In a VPS situation, if you’re using more service than you purchased, it can take several days or even several weeks to increase the amount of traffic you can send to your site. Cloud hosting allows you to simply turn a virtual knob on a screen, and all of a sudden, you have all the bandwidth you need.
How do you know which Web hosting service is going to have less downtime?
Everyone providing a Web hosting service is going to promise you the world and it’s going to be tough to for them to deliver it. The best way to know for sure is to ask where their servers are located and what contingency plan is in place when problems arise.

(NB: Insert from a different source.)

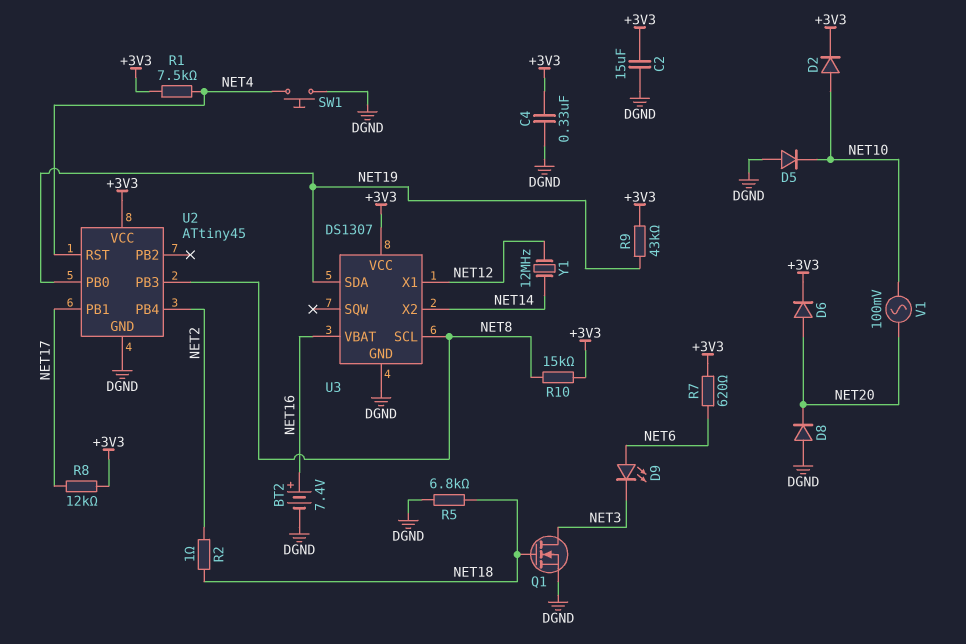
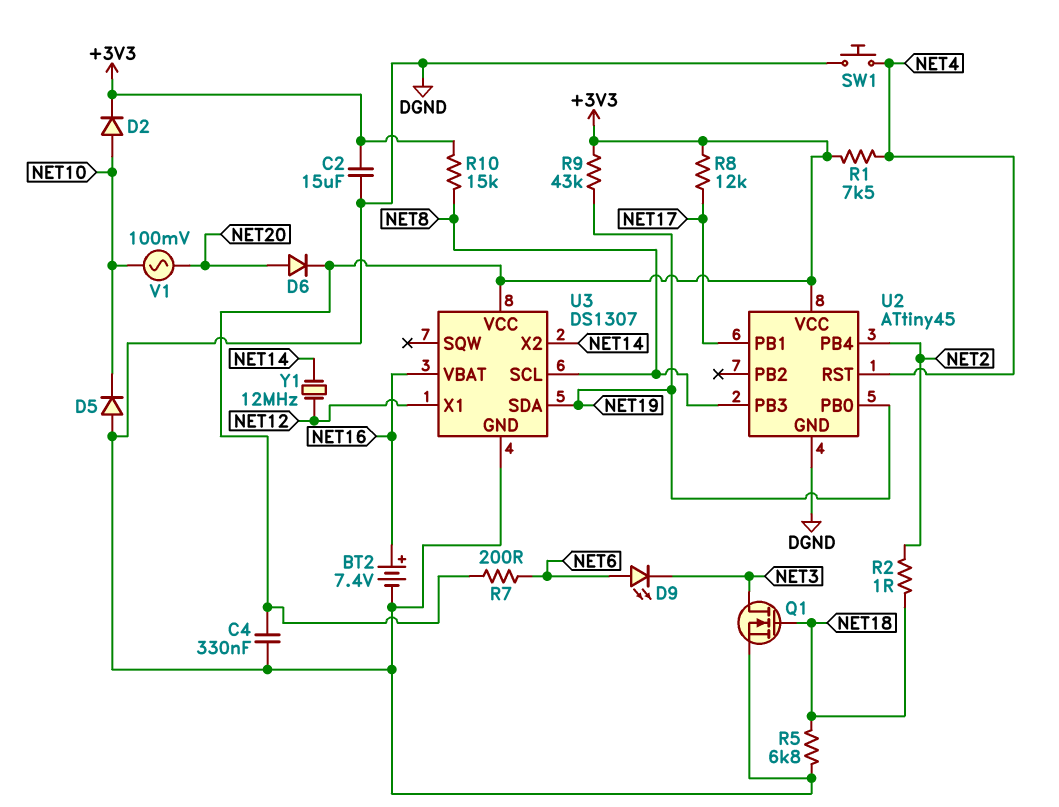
D8: diode (A DGND, K NET20) -> none
R7: 620 (+3V3, NET6) -> 200 (+3V3, NET6)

You want someone with a clear plan and a cascading effect. If the main servers on the Eastern Seaboard go down, the hosting company should be able to recognize that and then quickly switch to an alternate server. Or in the event that there is a power outage, the minute that power goes out, a backup generator or another server should instantly kick back on in another part of the world, leaving you with only a few seconds of interrupted service. It should be an automated process, rather than one that requires people to monitor the servers and physically flip switches behind the scenes.
The red flag for a Web host is lack of transparency. If they refuse tell you what they do and how they do it, then it will difficult to believe that they will be able to deliver on all that they are promising.